- Выбранный отрывок -
◆ ◆ ◆
Отец всегда приносил что-нибудь с получки: конфеты, шоколад, печенье. А перед матерью он каждый раз разыгрывал целое представление. Зайдет, глаза веселые: «Ну, угадывайте, что я принес?» Мама смущенно улыбается, а мы отгадываем. Наконец, он широким жестом достает из-за пазухи то ослепительный отрез крепдешина, то шуршащий крепдешиновый макинтош, то какие-нибудь неправдоподобно красивые туфли. А однажды, когда мы особенно долго отгадывали, он достал одну за другой две матроски – тогдашнюю мечту всех мальчишек и девчонок.
Тогда же у всех нас была еще одна мечта: испанки. Их шили из подходящих кусков материи, а красные кисточки снимали с коробок пудры. Главное было – уговорить маму купить эту пудру, потому что она была довольно дорогая.
От тех лет осталось двойственное ощущение. С одной стороны, это впечатление легкости, с которой люди в то время жили. У родителей было много земляков, и они постоянно ходили друг к другу в гости. Чаще всего встречались у папиного двоюродного брата Иванова Ивана Алексеевича, потому что у них было просторнее всего. Оба они с отцом были щёголи, но отцу до Ивана Алексеевича было далеко. Про него говорили, что он два раза в день меняет рубашки, а жена его, тетя Даша, не расстается с корытом и утюгом. Чуяло ли его сердце, что ему недолго оставалось веселиться? Его вскоре арестовали за то, что в годы гражданской войны он был в антоновской банде. Вообще тогда часто говорили об арестах, о тюрьмах, о черных «воронках». И это была другая сторона тогдашней жизни. Взрослые постоянно шептались, все время носили кому-то передачи в тюрьмы, часто упоминали в разговорах какой-то первый отдел.
◆ ◆ ◆
- Что сделать -
A) Какие сладости отец всегда приносил с получки? Перечисли их все по отрывку о детских воспоминаниях.
B) Продолжи отрывок о детских воспоминаниях с того места, где он заканчивается.
Эти данные никак не связаны с отрывком.

- Исходные данные -
◆ ◆ ◆
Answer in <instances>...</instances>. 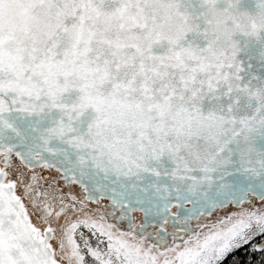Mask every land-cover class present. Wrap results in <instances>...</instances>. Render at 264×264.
◆ ◆ ◆
- Ответы по заданиям -
A) Конфеты, шоколад, печенье.

B)
Вскоре после ареста Ивана Алексеевича отца перевели в судоремонтную мастерскую в поселке Дровяное, который был на другом берегу Кольского залива, наискосок от Мурманска. Там нам дали однокомнатную квартиру в одном из двух самых лучших домов Дровяного. В каменно доме жили морские офицеры и начальство покрупнее, а в деревянном двухэтажном доме – начальство помельче, в том числе и отец. Мама говорила, что не может нарадоваться на квартиру. Хотя отапливались тоже дровами, но в доме был водопровод, а также отдельная кухня и уборная.
Против нас жила учительская пара. Взрослые шептались про них, что это ссыльные из Ленинграда. Что это такое, мы не понимали. Но мы, дети, знали то, чему в нашем языке еще долгие годы не было определения: что это были высокоинтеллигентные и добрые люди. В школе вокруг них табунились не только учащиеся, но и мы, дошкольники. Они завели живой уголок со всякими зверюшками, и не было отбоя от добровольных помощников. Они организовали при школе театр, и в этом театре состоялся мой дебют. Я должна была, как самая маленькая, играть мышку. Хлопот было много. Мы помогали Софье Ивановне шить костюмы, строить декорации. Школьный зал не мог вместить всех желающих, публика стояла у стенок и сидела на полу. Все шло хорошо, но в последней сцене мышиная маска на моем лице сползла с места, и я перестала что-либо видеть. Так как я была на четвереньках, то я, естественно, не могла себе позволить поправить маску. Я должна была удирать от кошки, но вслепую вместо того, чтобы убегать от нее, пошла ей навстречу и стукнулась с ней лбом. Публика взревела от неожиданного удовольствия. Я сообразила, что под хохот можно поправить маску, отвернулась и благополучно удрала от кошки. А после спектакля долго ревела, и Софья Ивановна утешала меня и говорила, что в следующий раз мы будем играть так, чтобы мы столкнулись с кошкой лбами, потому что публике это понравилось.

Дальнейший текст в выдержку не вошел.